Better alignment with LangGraph¶
This follows the usual LangGraph split:
- nodes do work and persist state updates
- routing stays explicit in graph edges
- interrupts remain at the surface node that actually pauses execution
Importantly, conditional edge functions should stay simple and side-effect free. Mutating state in edge functions would make checkpoint behavior harder to reason about.
What should not change¶
ask_userremains the onlyinterrupt()node- planner thread namespacing in
planner_thread_id()stays unchanged - outer
run_planner_step()bootstrap/resume contract stays unchanged - domain helpers keep owning decomposition, acquisition, validation, and schema merge logic
- planner still emits exactly one actionable decision per iteration
This proposal is an internal graph refactor, not an outer orchestration redesign.
Migration order¶
Stage 1: extract tick¶
Change START -> plan to START -> tick -> plan first. Remove iteration increment and terminal checks from plan_node() but keep the rest intact.
This gives the cleanest first seam with minimal checkpoint churn.
Stage 2: extract bootstrap_gate¶
Move region/currency gating out next. This preserves current interrupt behavior because the graph still routes through ask_user -> observe_user.
Stage 3: extract prepare_context¶
Move proactive decomposition and schema composition out before any planning decision.
Stage 4: extract acquisition_gate¶
Move deterministic calculator and acquisition routing out of the LLM path.
Stage 5: slim to llm_plan_node()¶
Reduce the old planner node to prompt construction and structured decision generation only.
Stage 6: extract decision_policy¶
Move all decision rewrites and retry caps into one post-planning policy node.
Only after behavior is stable should tests be renamed/reorganized.
Risks and anti-patterns to avoid¶
Do not move state mutation into edge functions¶
Conditional edges should inspect state and return route labels only. Nodes should own mutations so checkpoints capture phase changes explicitly.

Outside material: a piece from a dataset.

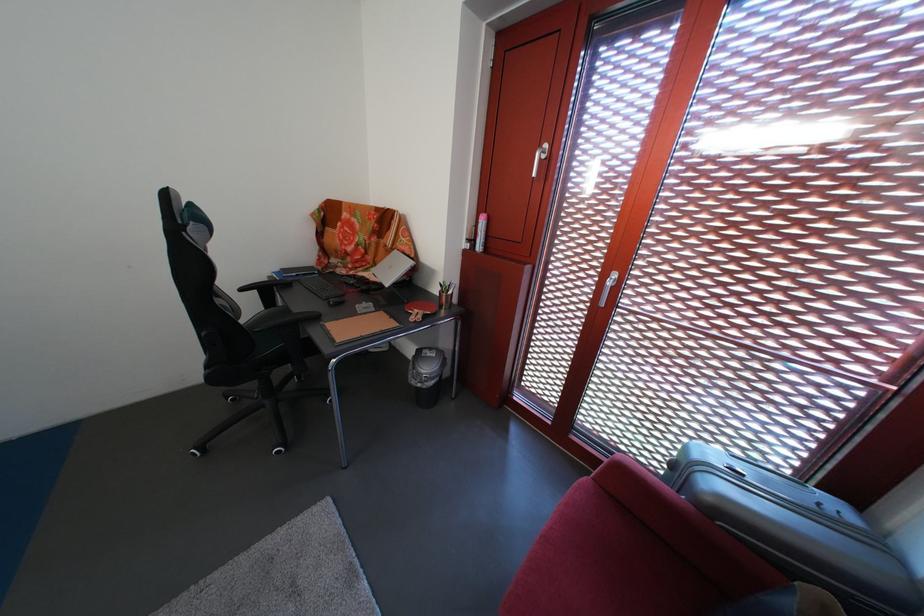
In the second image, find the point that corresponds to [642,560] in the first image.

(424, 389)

Do not increment iterations in every gate¶
Only tick should change iterations. Otherwise attempt logs and turn-scoped search extraction in run_planner_step() will drift.
Do not turn every policy rule into a node¶
One decision_policy node is enough. A longer chain like derived_redirect -> source_policy -> retry_policy -> calculator_policy would make the graph harder to follow than it is today.
Do not move interrupts into policy gates¶
ask_user should remain the single interrupting node. Gate nodes should create decisions, not pause execution themselves.
Recommendation¶
Adopt the staged graph split above.
The key design rule is:
deterministic orchestration belongs in graph phases; business logic stays in helpers; LLM planning stays small.
That keeps the planner graph honest: the graph shows the lifecycle, while helpers keep the domain complexity out of routing glue.